Jordan had all this testimony in his possession before celebrating Google's letter as vindication of his censorship claims. His own witnesses, interviewed by his own staff, had already told him exactly what Google's letter actually says: that it maintained independence and felt no coercion from the Biden administration.
The Real Threat: Actual versus Fabricated Coercion
The creation of the “Biden Censorship Regime” meme was an intentional process. The Twitter Files, the Murthy lawsuit, and the Weaponization Committee all drew from the same well of allegations, often recycled without verification. Allegations posted to Twitter became citations in congressional reports, then appeared again in court filings—creating the illusion of corroboration where none existed.
This loop thrived because media ecosystems today are fractured enough to allow it. Many people saw only the viral claims—“22 million tweets censored,” “NGO cut-outs,” and “secret CIA agents”—but didn’t register the goalpost-moving that followed. The collapse of the Murthy case, the demonstrable falsehoods in the Twitter Files exposés, the contradictions in the congressional testimony—none of it mattered once the rumors had hardened into reality.
The Biden administration did attempt to persuade tech platforms in its public criticism, and private communications—as prior administrations of both parties have done. Tech employees often report that congressional staffers call and yell, officials in the first Trump administration called and yelled, foreign governments call and yell—calling and yelling or sending mean emails is not surprising. The question is whether government officials exceed appropriate boundaries and use their regulatory or other power to coerce.

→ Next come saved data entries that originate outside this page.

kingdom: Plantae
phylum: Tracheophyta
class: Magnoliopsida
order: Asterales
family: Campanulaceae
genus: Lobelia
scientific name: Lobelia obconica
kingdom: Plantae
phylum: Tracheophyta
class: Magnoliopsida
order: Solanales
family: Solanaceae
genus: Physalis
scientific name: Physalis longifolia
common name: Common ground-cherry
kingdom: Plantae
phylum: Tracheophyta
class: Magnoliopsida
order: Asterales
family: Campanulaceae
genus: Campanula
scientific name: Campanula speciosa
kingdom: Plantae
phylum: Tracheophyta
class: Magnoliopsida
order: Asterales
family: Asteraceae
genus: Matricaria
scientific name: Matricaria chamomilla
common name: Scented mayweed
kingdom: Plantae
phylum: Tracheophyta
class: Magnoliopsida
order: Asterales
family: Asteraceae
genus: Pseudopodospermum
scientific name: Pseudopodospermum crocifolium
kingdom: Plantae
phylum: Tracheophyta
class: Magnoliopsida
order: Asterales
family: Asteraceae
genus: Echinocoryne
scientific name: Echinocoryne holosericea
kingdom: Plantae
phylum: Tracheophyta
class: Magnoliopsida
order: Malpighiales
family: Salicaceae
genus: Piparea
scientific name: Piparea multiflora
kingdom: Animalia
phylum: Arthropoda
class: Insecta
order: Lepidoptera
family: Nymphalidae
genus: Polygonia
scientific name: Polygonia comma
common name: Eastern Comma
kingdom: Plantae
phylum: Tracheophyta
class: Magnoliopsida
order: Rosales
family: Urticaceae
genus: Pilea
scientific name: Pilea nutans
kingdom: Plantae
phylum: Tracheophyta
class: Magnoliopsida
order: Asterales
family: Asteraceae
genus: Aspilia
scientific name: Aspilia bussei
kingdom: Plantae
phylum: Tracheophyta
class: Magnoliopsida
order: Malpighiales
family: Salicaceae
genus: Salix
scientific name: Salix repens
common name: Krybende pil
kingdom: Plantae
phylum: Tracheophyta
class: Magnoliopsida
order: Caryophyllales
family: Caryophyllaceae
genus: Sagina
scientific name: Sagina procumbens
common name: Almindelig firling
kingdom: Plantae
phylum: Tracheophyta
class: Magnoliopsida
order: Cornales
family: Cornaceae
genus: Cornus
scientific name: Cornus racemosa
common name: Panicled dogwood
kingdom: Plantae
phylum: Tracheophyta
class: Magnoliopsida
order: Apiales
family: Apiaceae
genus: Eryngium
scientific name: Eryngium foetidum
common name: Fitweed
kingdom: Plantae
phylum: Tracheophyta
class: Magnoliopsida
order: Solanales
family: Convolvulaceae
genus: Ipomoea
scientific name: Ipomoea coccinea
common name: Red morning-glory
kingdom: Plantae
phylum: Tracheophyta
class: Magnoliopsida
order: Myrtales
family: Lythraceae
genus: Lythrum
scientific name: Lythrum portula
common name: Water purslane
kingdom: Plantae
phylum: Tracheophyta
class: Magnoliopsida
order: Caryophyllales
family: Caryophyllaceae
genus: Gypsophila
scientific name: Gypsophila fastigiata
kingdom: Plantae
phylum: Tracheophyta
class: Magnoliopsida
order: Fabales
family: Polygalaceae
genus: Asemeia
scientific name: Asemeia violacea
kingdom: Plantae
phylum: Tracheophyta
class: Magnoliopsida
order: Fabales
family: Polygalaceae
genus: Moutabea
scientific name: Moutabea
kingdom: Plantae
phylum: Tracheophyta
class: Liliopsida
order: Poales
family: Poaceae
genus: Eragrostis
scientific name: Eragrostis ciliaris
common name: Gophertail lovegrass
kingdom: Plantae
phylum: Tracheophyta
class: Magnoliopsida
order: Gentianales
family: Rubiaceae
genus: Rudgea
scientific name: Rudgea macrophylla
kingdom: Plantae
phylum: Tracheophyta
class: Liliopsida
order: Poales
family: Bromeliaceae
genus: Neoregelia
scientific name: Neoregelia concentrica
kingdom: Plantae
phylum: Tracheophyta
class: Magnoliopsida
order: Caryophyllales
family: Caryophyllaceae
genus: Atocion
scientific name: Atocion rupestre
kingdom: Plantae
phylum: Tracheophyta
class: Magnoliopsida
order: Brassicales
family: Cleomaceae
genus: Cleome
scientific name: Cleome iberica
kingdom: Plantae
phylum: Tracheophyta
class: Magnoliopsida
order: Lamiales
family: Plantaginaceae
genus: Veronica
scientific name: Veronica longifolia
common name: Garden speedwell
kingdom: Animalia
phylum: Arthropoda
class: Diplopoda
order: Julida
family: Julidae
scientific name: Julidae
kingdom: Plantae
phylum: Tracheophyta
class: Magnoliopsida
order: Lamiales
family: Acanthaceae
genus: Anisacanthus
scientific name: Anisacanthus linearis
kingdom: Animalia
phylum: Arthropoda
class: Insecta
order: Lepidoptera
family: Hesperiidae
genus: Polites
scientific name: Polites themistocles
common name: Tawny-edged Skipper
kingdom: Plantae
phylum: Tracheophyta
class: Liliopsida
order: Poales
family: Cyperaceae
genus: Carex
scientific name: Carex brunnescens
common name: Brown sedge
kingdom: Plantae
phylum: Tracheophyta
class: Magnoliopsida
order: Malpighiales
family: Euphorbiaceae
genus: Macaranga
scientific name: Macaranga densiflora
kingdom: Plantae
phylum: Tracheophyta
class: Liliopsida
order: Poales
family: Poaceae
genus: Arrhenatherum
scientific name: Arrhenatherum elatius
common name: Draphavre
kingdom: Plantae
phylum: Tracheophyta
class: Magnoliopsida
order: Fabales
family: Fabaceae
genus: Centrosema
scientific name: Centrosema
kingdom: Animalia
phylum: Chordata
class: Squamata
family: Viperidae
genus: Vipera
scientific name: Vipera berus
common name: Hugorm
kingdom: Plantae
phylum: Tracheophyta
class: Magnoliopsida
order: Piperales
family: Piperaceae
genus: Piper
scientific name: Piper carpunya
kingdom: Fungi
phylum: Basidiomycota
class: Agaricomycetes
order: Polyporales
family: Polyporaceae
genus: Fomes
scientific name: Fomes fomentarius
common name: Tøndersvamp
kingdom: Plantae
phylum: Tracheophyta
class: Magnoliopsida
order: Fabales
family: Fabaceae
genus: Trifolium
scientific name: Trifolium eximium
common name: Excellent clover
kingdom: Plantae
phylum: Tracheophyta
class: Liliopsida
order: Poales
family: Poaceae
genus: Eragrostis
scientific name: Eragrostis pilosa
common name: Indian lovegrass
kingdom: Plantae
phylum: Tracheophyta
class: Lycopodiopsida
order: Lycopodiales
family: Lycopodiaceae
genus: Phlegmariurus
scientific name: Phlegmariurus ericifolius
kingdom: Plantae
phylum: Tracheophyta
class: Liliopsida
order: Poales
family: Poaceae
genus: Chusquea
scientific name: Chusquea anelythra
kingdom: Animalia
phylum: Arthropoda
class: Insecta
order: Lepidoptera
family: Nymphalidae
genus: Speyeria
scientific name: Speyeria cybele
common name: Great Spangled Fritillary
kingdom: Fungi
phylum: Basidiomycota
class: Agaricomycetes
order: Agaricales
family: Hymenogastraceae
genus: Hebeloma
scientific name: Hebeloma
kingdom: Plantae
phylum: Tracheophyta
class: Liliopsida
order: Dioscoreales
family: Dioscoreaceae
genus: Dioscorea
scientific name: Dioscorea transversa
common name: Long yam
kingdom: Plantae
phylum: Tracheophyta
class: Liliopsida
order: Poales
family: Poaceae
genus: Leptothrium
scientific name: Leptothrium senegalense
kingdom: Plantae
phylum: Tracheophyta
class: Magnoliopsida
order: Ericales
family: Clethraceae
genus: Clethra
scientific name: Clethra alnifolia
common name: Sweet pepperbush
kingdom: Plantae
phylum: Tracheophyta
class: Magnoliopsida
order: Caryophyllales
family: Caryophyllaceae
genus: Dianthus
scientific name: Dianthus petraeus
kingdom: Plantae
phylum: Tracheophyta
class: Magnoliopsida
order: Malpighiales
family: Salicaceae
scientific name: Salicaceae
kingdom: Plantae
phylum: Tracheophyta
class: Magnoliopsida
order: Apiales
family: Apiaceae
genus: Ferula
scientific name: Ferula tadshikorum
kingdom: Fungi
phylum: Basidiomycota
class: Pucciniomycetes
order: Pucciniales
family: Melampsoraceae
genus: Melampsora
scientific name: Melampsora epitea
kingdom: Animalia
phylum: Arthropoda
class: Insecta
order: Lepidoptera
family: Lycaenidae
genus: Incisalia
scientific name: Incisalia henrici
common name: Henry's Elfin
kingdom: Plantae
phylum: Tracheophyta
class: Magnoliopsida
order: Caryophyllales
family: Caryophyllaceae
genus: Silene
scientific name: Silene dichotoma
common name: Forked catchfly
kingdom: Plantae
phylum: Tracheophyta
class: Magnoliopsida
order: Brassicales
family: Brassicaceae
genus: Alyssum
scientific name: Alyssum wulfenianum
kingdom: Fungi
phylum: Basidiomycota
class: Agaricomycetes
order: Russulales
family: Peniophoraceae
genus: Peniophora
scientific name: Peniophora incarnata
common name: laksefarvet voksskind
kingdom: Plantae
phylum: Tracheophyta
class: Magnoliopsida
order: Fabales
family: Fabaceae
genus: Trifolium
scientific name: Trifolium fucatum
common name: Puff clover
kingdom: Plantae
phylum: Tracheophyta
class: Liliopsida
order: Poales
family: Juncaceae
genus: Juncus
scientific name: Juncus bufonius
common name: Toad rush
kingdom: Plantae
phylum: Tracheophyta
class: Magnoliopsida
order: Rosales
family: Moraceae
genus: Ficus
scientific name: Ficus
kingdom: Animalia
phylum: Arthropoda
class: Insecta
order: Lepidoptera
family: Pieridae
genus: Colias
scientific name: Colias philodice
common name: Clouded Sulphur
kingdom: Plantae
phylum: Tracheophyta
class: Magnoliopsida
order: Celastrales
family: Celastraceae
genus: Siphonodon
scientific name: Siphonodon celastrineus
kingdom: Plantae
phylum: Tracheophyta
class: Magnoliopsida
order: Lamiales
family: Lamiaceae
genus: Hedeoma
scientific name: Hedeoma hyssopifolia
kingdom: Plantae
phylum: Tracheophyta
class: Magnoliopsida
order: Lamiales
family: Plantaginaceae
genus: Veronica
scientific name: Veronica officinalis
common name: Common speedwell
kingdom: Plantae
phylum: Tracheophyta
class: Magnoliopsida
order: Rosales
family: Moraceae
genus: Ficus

Google's letter to Jordan provides evidence against the "censorship industrial complex" narrative he is using it to support. The company's explicit statement that it "continued to develop and enforce its policies independently" despite government pressure during the Biden administration stands in stark contrast to ABC's capitulation following Carr's regulatory threats.
Jordan, meanwhile, treated Google’s resistance as proof of censorship, and his own success in getting YouTube to capitulate on a fact-checking policy as a victory for free speech. He isn’t fighting against censorship, he’s redefining it in service to his political objectives. Actual coercion is legitimized; resistance to it is treated as proof of conspiracy.
The threat to free expression isn’t coming from politicians that platforms feel comfortable resisting, but from those they rush to appease.